Rozdział 24: Home/Moments

Màu nền
Font chữ
Font size
Chiều cao dòng


Harry's POV

-Dzisiejszej nocy gwiazdy świecą naprawdę jasno- stwierdziła. Jej słowa były ciche i delikatne.

Mój wzrok skierował się z ciemnego nieba nade mną, na nią. Zwinęła się w kłębek, plecami do ściany. Odwróciła się i nasze oczy się spotkały.

-Co?

Wzruszyłem ramionami, gdy mój wzrok wrócił na poprzednie miejsce, gdzie lekko zaczął padać śnieg. Spojrzałem ponownie na Charlotte.

-Chodź tu.

Przewróciła oczami.

-Dobrze mi tu.

-Nie. Zmarzniesz- odpowiedziałem, wyciągając rękę w jej kierunku, ale gdy tylko jej dotknąłem, ona się odsunęła- jakbym miał ją zarazić albo coś.

-Zostaję tutaj- odparła, rzucając mi spojrzeniem, które zdążyłem poznać. Och, bardzo dobrze.

Mruknąłem pod nosem i wycofałem się do tyłu, kładąc się na podłodze.

Zwinąłem kurtkę i podłożyłem ją pod głowę, udając zamknąłem oczy.

Nie pozwolę jej siedzieć tam całą noc i nie zdoła się ode mnie odsunąć, gdy będzie czujna. Sądzę, że się nią zaopiekuję, kiedy zaśnie.

Skupiłem wzrok na niej, gdy zdjęła buty, zanim uniosła głowę ku niebu.

Nagle płatki śniegu z delikatnych i lekkich zmieniły się na ciężkie i ostre. Wpadły prosto w otwarte drzwi, uderzając ją. Drżała przez kilka minut, wpatrując się we mnie i czołgając się w moją stronę.

Poczułem uśmiech na swoich ustach, gdy to zrobiła. Kiedy dotarła do miejsca, w którym leżałem, chciałem odezwać się tymi czterema słowami.

-Mówiłem ci...

-Nie odzywaj się- syknęła, wsuwając się w małą przestrzeń pomiędzy mną, a ścianą. Wybuchnąłem śmiechem, ściągnąłem swoją flanelową koszulę, usiadłem i jej podałem.

-Nie potrzebuję tego.

-To nie było to co mi powiedziałaś ostatnim razem?- spytałem przemądrzale, a ona wściekle chwyciła koszulę i opatuliła się nią.

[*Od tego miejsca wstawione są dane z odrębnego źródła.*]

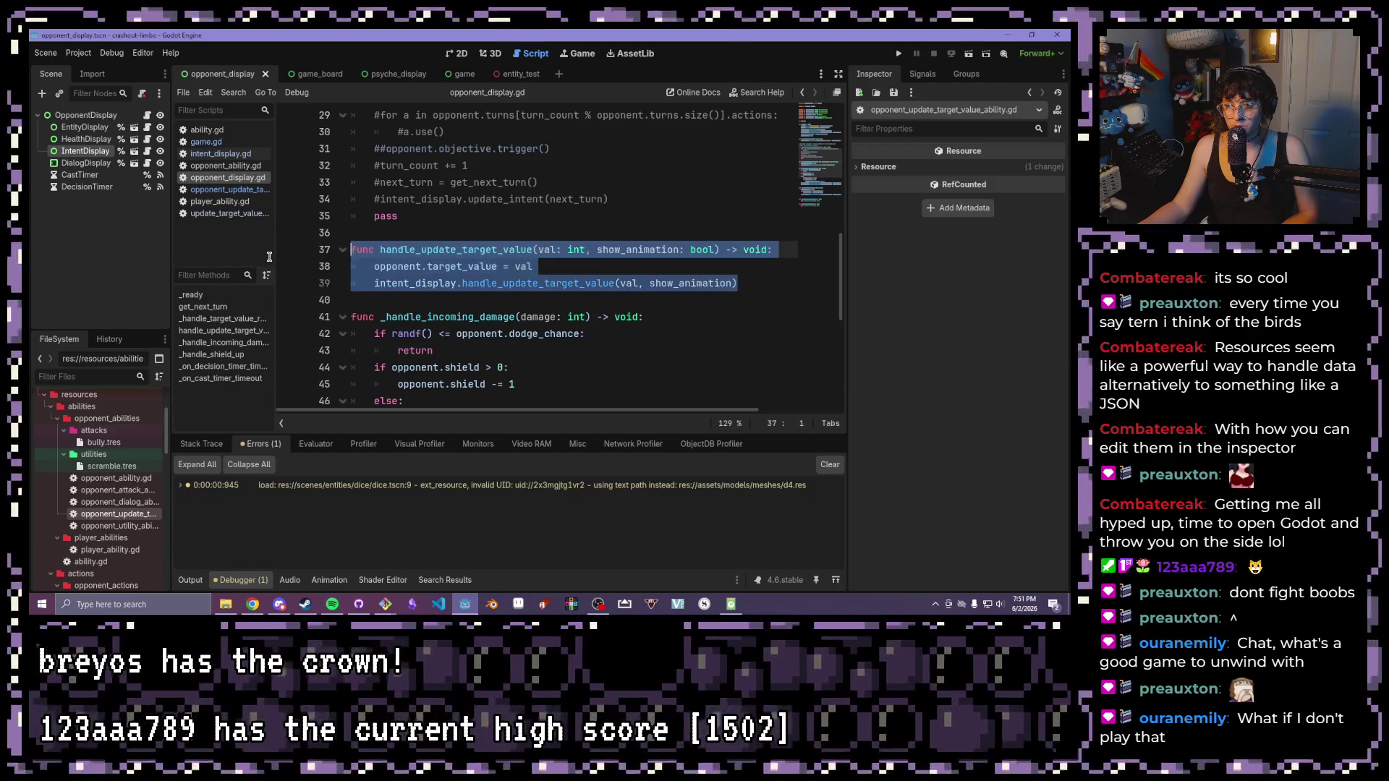
pyautogui.press('BackSpace')
pyautogui.press('BackSpace')
pyautogui.press('BackSpace')
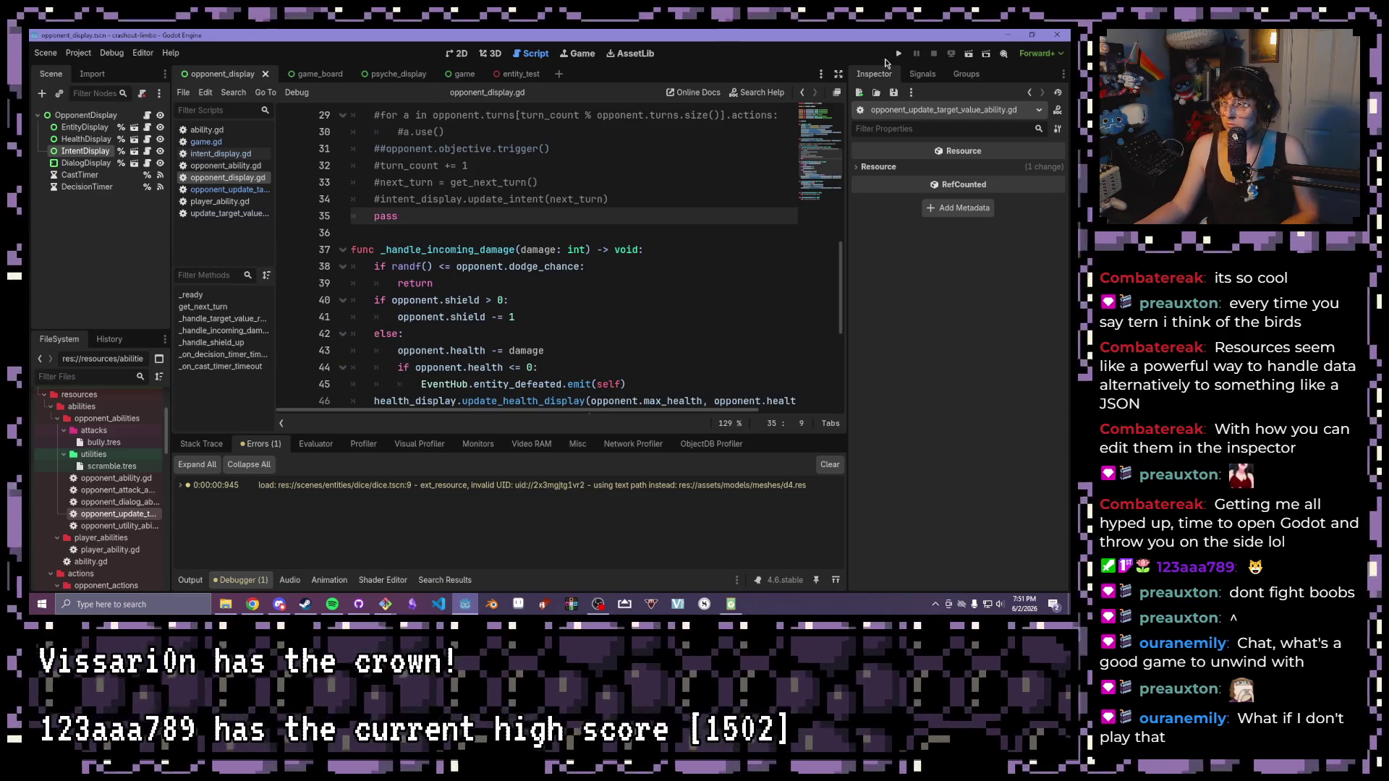
pyautogui.click(897, 52)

-Nie będzie ci zimno?- zadrwiła, a ja pokręciłem głową.

Nie zmarznę, kiedy jestem obok niej, to było prawie niemożliwe. Byłem niemal pewny, że gdybym był nagi z nią na Antarktydzie, wciąż byłoby mi ciepło jak w piekle...

Leżeliśmy twarzą w twarz, jej oczy były zamknięte, ale mogłem stwierdzić przez jej powieki, że była rozbudzona.

-Chcesz pogadać?

Była cicho.

-O czym?

-O dzisiejszym dniu- odpowiedziałem, a mój głos się załamał.

-Nie. Nie możesz się z tym źle czuć, to nie był twój wybór- odparła.

-Nie czuję się źle.

-Och- przerwałem.

-To dobrze. Nie powinnaś.

Otworzyła oczy i nerwowym tonem odpowiedziała.

-To jest upokarzające.

Spojrzałem na nią i  pierwsze co chciałem zrobić, to ją dotknąć, ale powstrzymałem się.

-Niepotrzebnie, Char. To nie była twoja wina.

-Zdajesz sobie sprawę jak upokarzające jest uczucie, kiedy robisz komuś loda przed swoim byłym?

Byłym?

Te dwa słowa odtwarzały się w kółko i w kółko w mojej głowie przez, jak mi się wydawało, godziny. To znaczy, wiedziałem, że ze sobą zerwaliśmy jakiś czas temu. Miałem świadomość, że nie byliśmy razem i wiedziałem, że byłem jej "byłym", ale usłyszenie tego od niej było inne, niż myślałem- albo nawet jakbym usłyszał to od kogoś obcego. To wszystko było bardziej prawdziwe, bardziej raniące.

-Cóż. Nie...

Zachichotała.

-Miałam nadzieję, że powiesz tak.

Uśmiechnąłem się złośliwie w jej stronę.

-Oczywiście, że byłaś. Ale ty naprawdę nie powinnaś być tym zażenowana- dodałem.

-Dlaczego nie?

-Cóż, jestem prawie pewny, że złamałaś mu kutasa.

Wybuchnęła śmiechem.

-Ale jak ty to zrobiłaś?- zachichotałem.

-Więc, ugryź go mocno i... jest złamany- wybuchnęła śmiechem, a ja dołączyłem.

-Co?

Potrząsnęła głową.

-Tak naprawdę nie mogłaś mu złamać kutasa! Na Boga, mogłaś to zrobić! Nie, jednak nie mogłaś!

Zaśmiała się.

-Możesz go ugryźć w połowie, ale to nie będzie jak złamanie!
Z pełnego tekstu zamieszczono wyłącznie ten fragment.